EXERCISE MATERIALS:
---

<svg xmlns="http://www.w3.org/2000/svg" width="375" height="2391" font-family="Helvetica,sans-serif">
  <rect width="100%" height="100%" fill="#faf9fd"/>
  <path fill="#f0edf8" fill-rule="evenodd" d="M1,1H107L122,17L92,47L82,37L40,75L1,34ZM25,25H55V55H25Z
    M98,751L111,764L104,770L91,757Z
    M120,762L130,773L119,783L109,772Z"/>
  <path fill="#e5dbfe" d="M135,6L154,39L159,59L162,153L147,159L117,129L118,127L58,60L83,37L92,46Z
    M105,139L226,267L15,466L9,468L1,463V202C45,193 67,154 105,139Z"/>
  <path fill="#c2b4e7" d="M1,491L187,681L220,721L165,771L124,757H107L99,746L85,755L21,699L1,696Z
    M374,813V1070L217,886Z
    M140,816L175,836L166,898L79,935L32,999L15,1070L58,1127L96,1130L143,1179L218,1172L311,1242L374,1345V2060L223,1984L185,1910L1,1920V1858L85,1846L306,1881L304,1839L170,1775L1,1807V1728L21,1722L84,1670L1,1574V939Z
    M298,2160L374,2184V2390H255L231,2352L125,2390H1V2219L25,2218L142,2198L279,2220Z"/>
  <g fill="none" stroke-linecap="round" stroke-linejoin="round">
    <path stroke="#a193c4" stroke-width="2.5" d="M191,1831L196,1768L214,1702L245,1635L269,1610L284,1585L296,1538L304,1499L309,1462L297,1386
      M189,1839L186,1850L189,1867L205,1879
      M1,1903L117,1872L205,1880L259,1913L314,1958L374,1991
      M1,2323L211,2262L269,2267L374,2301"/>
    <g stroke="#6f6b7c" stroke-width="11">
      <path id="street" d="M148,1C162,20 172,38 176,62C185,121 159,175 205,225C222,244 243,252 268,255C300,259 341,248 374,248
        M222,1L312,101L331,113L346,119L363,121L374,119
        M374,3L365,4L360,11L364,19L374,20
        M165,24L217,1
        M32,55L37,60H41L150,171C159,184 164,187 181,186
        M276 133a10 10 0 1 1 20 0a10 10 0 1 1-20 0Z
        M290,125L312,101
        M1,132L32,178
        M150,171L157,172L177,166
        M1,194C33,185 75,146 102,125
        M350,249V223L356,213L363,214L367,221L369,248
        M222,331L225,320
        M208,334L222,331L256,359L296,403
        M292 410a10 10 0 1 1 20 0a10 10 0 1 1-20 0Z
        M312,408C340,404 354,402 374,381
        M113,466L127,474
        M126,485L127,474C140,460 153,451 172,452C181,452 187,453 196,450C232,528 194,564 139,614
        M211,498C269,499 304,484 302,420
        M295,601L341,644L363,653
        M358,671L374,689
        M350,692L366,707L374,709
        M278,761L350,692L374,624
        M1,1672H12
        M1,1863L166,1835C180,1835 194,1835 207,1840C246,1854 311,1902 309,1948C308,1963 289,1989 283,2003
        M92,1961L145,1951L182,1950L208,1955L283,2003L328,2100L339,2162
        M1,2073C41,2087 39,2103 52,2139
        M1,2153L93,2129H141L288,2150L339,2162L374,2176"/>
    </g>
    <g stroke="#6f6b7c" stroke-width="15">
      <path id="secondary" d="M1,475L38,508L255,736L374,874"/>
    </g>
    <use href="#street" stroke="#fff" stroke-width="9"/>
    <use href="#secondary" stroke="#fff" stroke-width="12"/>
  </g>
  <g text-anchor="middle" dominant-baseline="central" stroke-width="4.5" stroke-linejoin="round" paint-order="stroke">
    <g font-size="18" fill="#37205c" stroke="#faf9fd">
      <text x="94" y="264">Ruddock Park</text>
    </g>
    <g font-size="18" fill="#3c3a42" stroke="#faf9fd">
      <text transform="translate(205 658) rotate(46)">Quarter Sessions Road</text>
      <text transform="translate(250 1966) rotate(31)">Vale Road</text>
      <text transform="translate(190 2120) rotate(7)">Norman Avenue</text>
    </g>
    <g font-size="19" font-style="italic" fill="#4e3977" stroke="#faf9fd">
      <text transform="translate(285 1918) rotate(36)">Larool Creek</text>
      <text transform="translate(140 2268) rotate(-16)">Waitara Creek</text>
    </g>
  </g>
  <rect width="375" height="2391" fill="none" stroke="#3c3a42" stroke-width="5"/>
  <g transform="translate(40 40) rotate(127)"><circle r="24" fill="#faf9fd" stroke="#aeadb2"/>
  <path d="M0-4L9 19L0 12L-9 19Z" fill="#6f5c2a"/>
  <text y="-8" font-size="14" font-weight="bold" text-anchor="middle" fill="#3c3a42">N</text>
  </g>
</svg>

---

WORK REQUIRED: Everything in the listing above should be duplicated exactly.

RESPONSE TO THE TASK:
<svg xmlns="http://www.w3.org/2000/svg" width="375" height="2391" font-family="Helvetica,sans-serif">
  <rect width="100%" height="100%" fill="#faf9fd"/>
  <path fill="#f0edf8" fill-rule="evenodd" d="M1,1H107L122,17L92,47L82,37L40,75L1,34ZM25,25H55V55H25Z
    M98,751L111,764L104,770L91,757Z
    M120,762L130,773L119,783L109,772Z"/>
  <path fill="#e5dbfe" d="M135,6L154,39L159,59L162,153L147,159L117,129L118,127L58,60L83,37L92,46Z
    M105,139L226,267L15,466L9,468L1,463V202C45,193 67,154 105,139Z"/>
  <path fill="#c2b4e7" d="M1,491L187,681L220,721L165,771L124,757H107L99,746L85,755L21,699L1,696Z
    M374,813V1070L217,886Z
    M140,816L175,836L166,898L79,935L32,999L15,1070L58,1127L96,1130L143,1179L218,1172L311,1242L374,1345V2060L223,1984L185,1910L1,1920V1858L85,1846L306,1881L304,1839L170,1775L1,1807V1728L21,1722L84,1670L1,1574V939Z
    M298,2160L374,2184V2390H255L231,2352L125,2390H1V2219L25,2218L142,2198L279,2220Z"/>
  <g fill="none" stroke-linecap="round" stroke-linejoin="round">
    <path stroke="#a193c4" stroke-width="2.5" d="M191,1831L196,1768L214,1702L245,1635L269,1610L284,1585L296,1538L304,1499L309,1462L297,1386
      M189,1839L186,1850L189,1867L205,1879
      M1,1903L117,1872L205,1880L259,1913L314,1958L374,1991
      M1,2323L211,2262L269,2267L374,2301"/>
    <g stroke="#6f6b7c" stroke-width="11">
      <path id="street" d="M148,1C162,20 172,38 176,62C185,121 159,175 205,225C222,244 243,252 268,255C300,259 341,248 374,248
        M222,1L312,101L331,113L346,119L363,121L374,119
        M374,3L365,4L360,11L364,19L374,20
        M165,24L217,1
        M32,55L37,60H41L150,171C159,184 164,187 181,186
        M276 133a10 10 0 1 1 20 0a10 10 0 1 1-20 0Z
        M290,125L312,101
        M1,132L32,178
        M150,171L157,172L177,166
        M1,194C33,185 75,146 102,125
        M350,249V223L356,213L363,214L367,221L369,248
        M222,331L225,320
        M208,334L222,331L256,359L296,403
        M292 410a10 10 0 1 1 20 0a10 10 0 1 1-20 0Z
        M312,408C340,404 354,402 374,381
        M113,466L127,474
        M126,485L127,474C140,460 153,451 172,452C181,452 187,453 196,450C232,528 194,564 139,614
        M211,498C269,499 304,484 302,420
        M295,601L341,644L363,653
        M358,671L374,689
        M350,692L366,707L374,709
        M278,761L350,692L374,624
        M1,1672H12
        M1,1863L166,1835C180,1835 194,1835 207,1840C246,1854 311,1902 309,1948C308,1963 289,1989 283,2003
        M92,1961L145,1951L182,1950L208,1955L283,2003L328,2100L339,2162
        M1,2073C41,2087 39,2103 52,2139
        M1,2153L93,2129H141L288,2150L339,2162L374,2176"/>
    </g>
    <g stroke="#6f6b7c" stroke-width="15">
      <path id="secondary" d="M1,475L38,508L255,736L374,874"/>
    </g>
    <use href="#street" stroke="#fff" stroke-width="9"/>
    <use href="#secondary" stroke="#fff" stroke-width="12"/>
  </g>
  <g text-anchor="middle" dominant-baseline="central" stroke-width="4.5" stroke-linejoin="round" paint-order="stroke">
    <g font-size="18" fill="#37205c" stroke="#faf9fd">
      <text x="94" y="264">Ruddock Park</text>
    </g>
    <g font-size="18" fill="#3c3a42" stroke="#faf9fd">
      <text transform="translate(205 658) rotate(46)">Quarter Sessions Road</text>
      <text transform="translate(250 1966) rotate(31)">Vale Road</text>
      <text transform="translate(190 2120) rotate(7)">Norman Avenue</text>
    </g>
    <g font-size="19" font-style="italic" fill="#4e3977" stroke="#faf9fd">
      <text transform="translate(285 1918) rotate(36)">Larool Creek</text>
      <text transform="translate(140 2268) rotate(-16)">Waitara Creek</text>
    </g>
  </g>
  <rect width="375" height="2391" fill="none" stroke="#3c3a42" stroke-width="5"/>
  <g transform="translate(40 40) rotate(127)"><circle r="24" fill="#faf9fd" stroke="#aeadb2"/>
  <path d="M0-4L9 19L0 12L-9 19Z" fill="#6f5c2a"/>
  <text y="-8" font-size="14" font-weight="bold" text-anchor="middle" fill="#3c3a42">N</text>
  </g>
</svg>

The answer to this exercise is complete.